Reckless Eriksson

While the tabloids are busy 'celebrating' the England manager's 'infidelity' when it came to speaking to other clubs, perhaps we should stop and realise that the fact that Sven-Göran Eriksson is in demand can only be a good thing for the national team

Sweden 1 Wapping 0. The tabloids had been so certain of victory in this grudge match that they began celebrating a bit too early. Sneaky Sven was the Sun front-page headline on a Saturday morning as it revealed that he had had a secret meeting with Chelsea chief executive Peter Kenyon two nights before. Stupid said the same day’s Mirror, equally confident that he was about to leave England in the lurch.

The papers affect to be puzzled and outraged by Eriksson’s interest in other managerial jobs – he seems to have seriously flirted with Manchester United two years ago and was evidently tempted by the Chelsea offer – yet they constantly provide perfectly acceptable reasons why he might not want to stay in charge of England. After he signed a new contract that will take him beyond the 2006 World Cup, some newspapers declared that it was fear of them that propelled “Svenny” (a new derogatory nickname invented by the biggest Little Englander of them all, Jeff Powell) into agreeing to stay on.

Using their awesome powers for the greater good, the Sun magnanimously decided to call off the mob – “England’s fans must try to forget Sven’s double-dealing and put their trust in his talents” – though this did not prevent their expert columnist Chris Waddle from issuing a gleeful warning in the same edition: “If we flop in Portugal the fans will hound him out of his job anyway.”
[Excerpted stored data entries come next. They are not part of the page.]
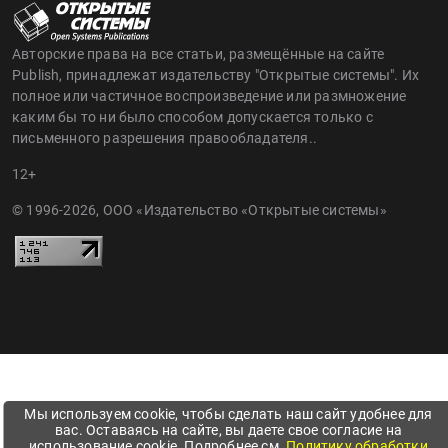
Авторские права на все статьи, размещённые на сайте
Publish, принадлежат издательству "Открытые системы". Их
полное или частичное воспроизведение или размножение
каким бы то ни было способом допускается только с
письменного разрешения правообладателя..
12+
© 1996-2026, ООО «Издательство «Открытые системы»
Мы используем cookie, чтобы сделать наш сайт удобнее для
вас. Оставаясь на сайте, вы даете свое согласие на
использование cookie. Подробнее см.
Политику обработки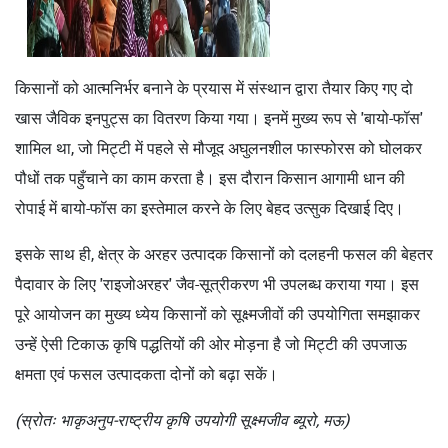
किसानों को आत्मनिर्भर बनाने के प्रयास में संस्थान द्वारा तैयार किए गए दो
खास जैविक इनपुट्स का वितरण किया गया। इनमें मुख्य रूप से 'बायो-फॉस'
शामिल था, जो मिट्टी में पहले से मौजूद अघुलनशील फास्फोरस को घोलकर
पौधों तक पहुँचाने का काम करता है। इस दौरान किसान आगामी धान की
रोपाई में बायो-फॉस का इस्तेमाल करने के लिए बेहद उत्सुक दिखाई दिए।
इसके साथ ही, क्षेत्र के अरहर उत्पादक किसानों को दलहनी फसल की बेहतर
पैदावार के लिए 'राइजोअरहर' जैव-सूत्रीकरण भी उपलब्ध कराया गया। इस
पूरे आयोजन का मुख्य ध्येय किसानों को सूक्ष्मजीवों की उपयोगिता समझाकर
उन्हें ऐसी टिकाऊ कृषि पद्धतियों की ओर मोड़ना है जो मिट्टी की उपजाऊ
क्षमता एवं फसल उत्पादकता दोनों को बढ़ा सकें।
(स्रोतः भाकृअनुप-राष्ट्रीय कृषि उपयोगी सूक्ष्मजीव ब्यूरो, मऊ)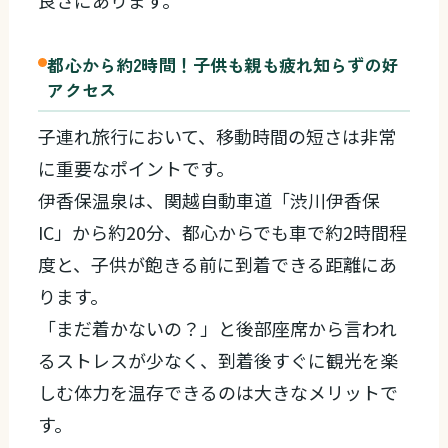
良さにあります。
都心から約2時間！子供も親も疲れ知らずの好
アクセス
子連れ旅行において、移動時間の短さは非常
に重要なポイントです。
伊香保温泉は、関越自動車道「渋川伊香保
IC」から約20分、都心からでも車で約2時間程
度と、子供が飽きる前に到着できる距離にあ
ります。
「まだ着かないの？」と後部座席から言われ
るストレスが少なく、到着後すぐに観光を楽
しむ体力を温存できるのは大きなメリットで
す。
Through all the jingoistic taunts and insults – he’s now Slippery Sven to the Express, Erik the Eel in the Sun – what sticks in the tabloid columnists’ collective craw is that Eriksson clearly doesn’t offer them the respect they feel they deserve. He doesn’t want to get to know them, offer occasional exclusives over the phone or in the corner of a hotel bar at an away game, all the stuff that makes their job a lot easier. In fact that Eriksson should want to stay in his current post in view of what has gone on so far is remarkable, as is the fact that the tabloids should try to present themselves as guardians of the sanctity of the England manager’s job.

The newspapers who now bang on about the machinations of a mercenary Swede have scarcely been respectful of the office before. Though the attacks on Terry Venables centered around the business problems which mean he still has another ten months to serve of a seven-year ban on being a company director, that is a unique case.
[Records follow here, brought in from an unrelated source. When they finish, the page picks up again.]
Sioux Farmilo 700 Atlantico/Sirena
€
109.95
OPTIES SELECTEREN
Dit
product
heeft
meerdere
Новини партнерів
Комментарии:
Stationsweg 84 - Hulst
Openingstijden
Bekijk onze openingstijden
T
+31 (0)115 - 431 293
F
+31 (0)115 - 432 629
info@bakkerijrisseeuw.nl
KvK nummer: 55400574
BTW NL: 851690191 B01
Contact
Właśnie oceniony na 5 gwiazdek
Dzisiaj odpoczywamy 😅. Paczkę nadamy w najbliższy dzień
Sir Alf Ramsey, still the only England manager to have won a trophy, had an intense dislike of the press that he barely bothered to disguise. Bobby Robson, now lauded as a benign elder statesman of English football, was treated with little more than disdain for much of his tenure. A headline read In The Name Of Allah GO! after a draw with Saudi Arabia. And Robson won damages after being called a traitor when, aware that his contract would not be renewed beyond the 1990 World Cup, he arranged to join PSV Eindhoven after the finals, rather than the dole queue.

The travails of Graham Taylor, Glenn Hoddle and Kevin Keegan are so well known as to be barely worth repeating. Brian Alexander – then at the Sun, now a BBC news discussion presenter – may have apologised for turning Taylor into a turnip in 1992, but his successors did worse a year later, with Norse Manure. Hoddle was laid low by remarks similar to ones that had gone unnoticed when he was the press’s darling. Keegan was a media appointment that they quickly washed their hands of.

The high turnover rate perhaps explains some of the current attack instincts. Keegan lasted barely 18 months in the job; Hoddle and Venables two and a half years; Taylor three years and three months. Which means that by the time Euro 2004 starts, the sharks will have gone the longest spell without claiming a victim since Robson.

One name rarely mentioned in the rush to call Eriksson a mercenary is that of Don Revie – funny that, as he is the only man to walk out on the job to make more money elsewhere. The story was a major scoop for a certain Daily Mail journalist, a Mr Jeff Powell. But then as Revie was English, even getting the Wem­bley band to play Land of Hope and Glory as well the national anthem, that wouldn’t suit the agenda.

The FA have bent over backwards to reach a new agreement with Eriksson because they know that he’s good. For the first time in a while, possibly ever, an England coach is in demand. And even if he was English that will be the case if the man is reasonably successful. Gone are the days when Bobby Robson had to accept a pay cut to take the job and a near pay freeze in it. And rightly so.